Mpumalanga MEC's surprise move a blow to Atha-Africa

A surprise, flip-flop decision by Mpumalanga MEC for Environmental Affairs Vusi Shongwe has delivered another blow to an Indian mining company trying to establish a huge new coal mine in a critical water catchment area. According to a GroundUp report, Atha-Africa Ventures, a local subsidiary of India-based transnational mining and minerals company Atha Group, is attempting to develop the Yzermyn coal mine, an underground mine with a projected 15-year-lifespan that lies within the Mabola Protected Environment (MPE). The MPE was proclaimed in January 2014 to help protect a strategic water catchment and crucial biodiversity area of the highly threatened Mpumalanga grasslands and wetlands. In November last year, during a legal challenge to the mine, Shongwe suddenly published a Notice of Intention in the Provincial Gazette to exclude three of the properties that make up the proposed coal mine from the protected environment – a move that would have effectively paved the way for mining. In an affidavit, Shongwe explained that he had been approached during March 2018 by members of the local community with a request to exclude the protected properties.

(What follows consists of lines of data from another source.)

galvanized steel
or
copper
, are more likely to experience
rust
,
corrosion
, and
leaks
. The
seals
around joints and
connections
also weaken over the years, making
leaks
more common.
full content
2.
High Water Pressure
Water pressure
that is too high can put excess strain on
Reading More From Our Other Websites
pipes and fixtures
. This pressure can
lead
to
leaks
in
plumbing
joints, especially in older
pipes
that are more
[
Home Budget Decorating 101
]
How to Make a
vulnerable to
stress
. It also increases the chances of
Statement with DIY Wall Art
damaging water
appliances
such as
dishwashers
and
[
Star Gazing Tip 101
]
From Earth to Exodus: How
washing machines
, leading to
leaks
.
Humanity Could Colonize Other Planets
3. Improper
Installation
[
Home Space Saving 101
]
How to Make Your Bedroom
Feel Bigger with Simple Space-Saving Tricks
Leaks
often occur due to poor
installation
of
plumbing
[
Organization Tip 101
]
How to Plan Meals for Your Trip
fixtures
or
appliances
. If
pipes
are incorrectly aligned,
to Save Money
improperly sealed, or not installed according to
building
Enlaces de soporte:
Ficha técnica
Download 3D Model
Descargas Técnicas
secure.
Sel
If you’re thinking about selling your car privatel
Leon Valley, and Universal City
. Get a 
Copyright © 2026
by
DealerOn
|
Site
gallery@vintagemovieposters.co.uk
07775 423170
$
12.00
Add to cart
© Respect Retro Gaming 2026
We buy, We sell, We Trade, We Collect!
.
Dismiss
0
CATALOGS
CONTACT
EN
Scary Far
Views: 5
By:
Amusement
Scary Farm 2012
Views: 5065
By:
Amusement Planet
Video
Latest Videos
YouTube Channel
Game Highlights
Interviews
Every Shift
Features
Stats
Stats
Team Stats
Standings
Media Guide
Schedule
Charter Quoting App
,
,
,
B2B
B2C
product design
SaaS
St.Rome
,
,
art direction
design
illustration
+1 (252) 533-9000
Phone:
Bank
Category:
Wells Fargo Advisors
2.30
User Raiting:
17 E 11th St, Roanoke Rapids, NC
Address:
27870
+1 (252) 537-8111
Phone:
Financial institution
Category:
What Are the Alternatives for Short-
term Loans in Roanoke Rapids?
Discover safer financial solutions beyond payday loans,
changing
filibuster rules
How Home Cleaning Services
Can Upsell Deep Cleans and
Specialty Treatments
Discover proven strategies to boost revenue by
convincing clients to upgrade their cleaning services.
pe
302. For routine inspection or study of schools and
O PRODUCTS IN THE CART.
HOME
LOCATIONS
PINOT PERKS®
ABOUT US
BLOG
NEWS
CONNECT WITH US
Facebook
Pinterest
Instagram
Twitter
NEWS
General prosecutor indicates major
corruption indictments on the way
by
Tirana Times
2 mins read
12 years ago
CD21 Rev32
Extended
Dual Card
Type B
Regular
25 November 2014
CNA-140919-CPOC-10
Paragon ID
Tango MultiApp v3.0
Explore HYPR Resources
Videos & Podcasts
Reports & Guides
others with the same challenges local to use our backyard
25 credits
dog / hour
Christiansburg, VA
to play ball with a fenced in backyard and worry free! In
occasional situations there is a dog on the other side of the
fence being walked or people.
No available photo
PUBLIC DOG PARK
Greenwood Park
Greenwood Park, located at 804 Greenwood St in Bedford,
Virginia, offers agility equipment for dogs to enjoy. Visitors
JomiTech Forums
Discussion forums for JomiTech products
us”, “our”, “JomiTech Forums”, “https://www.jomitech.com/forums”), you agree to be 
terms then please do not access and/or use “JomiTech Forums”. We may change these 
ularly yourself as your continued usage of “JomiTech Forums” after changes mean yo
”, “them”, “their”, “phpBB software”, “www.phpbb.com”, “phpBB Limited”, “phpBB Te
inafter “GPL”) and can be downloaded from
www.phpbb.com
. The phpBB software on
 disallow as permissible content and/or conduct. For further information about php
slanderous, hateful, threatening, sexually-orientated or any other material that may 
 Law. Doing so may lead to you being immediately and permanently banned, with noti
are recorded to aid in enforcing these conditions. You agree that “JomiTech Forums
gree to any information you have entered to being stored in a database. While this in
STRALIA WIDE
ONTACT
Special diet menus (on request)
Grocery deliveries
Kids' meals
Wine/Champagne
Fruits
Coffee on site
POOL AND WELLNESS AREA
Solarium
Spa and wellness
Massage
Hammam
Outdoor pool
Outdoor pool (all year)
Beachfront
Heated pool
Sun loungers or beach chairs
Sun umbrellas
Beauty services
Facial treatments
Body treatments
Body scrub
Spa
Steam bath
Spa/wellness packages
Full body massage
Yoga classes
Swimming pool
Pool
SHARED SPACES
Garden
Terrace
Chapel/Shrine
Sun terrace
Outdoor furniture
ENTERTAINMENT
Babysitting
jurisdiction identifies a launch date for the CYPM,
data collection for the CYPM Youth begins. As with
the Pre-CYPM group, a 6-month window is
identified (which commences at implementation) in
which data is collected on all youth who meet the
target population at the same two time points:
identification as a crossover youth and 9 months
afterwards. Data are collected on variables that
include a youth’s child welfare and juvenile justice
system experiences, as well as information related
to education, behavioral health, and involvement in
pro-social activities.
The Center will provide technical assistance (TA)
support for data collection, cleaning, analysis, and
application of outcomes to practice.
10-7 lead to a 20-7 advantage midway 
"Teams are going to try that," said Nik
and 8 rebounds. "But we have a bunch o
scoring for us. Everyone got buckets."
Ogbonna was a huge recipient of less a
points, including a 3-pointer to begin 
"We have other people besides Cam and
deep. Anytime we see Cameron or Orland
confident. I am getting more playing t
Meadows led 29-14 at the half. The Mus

But in mid-December – and equally unexpectedly – Shongwe signed a new notice to withdraw his original Notice of Intention, with no reasons being given for his change of heart. That decision was published in the Provincial Gazette on 25 January. The Centre for Environmental Rights had filed a 22-page objection to the proposed excision of the coal mining properties from the MPE, pointing out that Shongwe’s plan was to facilitate the development of the proposed Yzermyn coal mine. Atha-Africa said it had not made any representations on Shongwe’s original Notice of Intention and did not have any comment on the matter.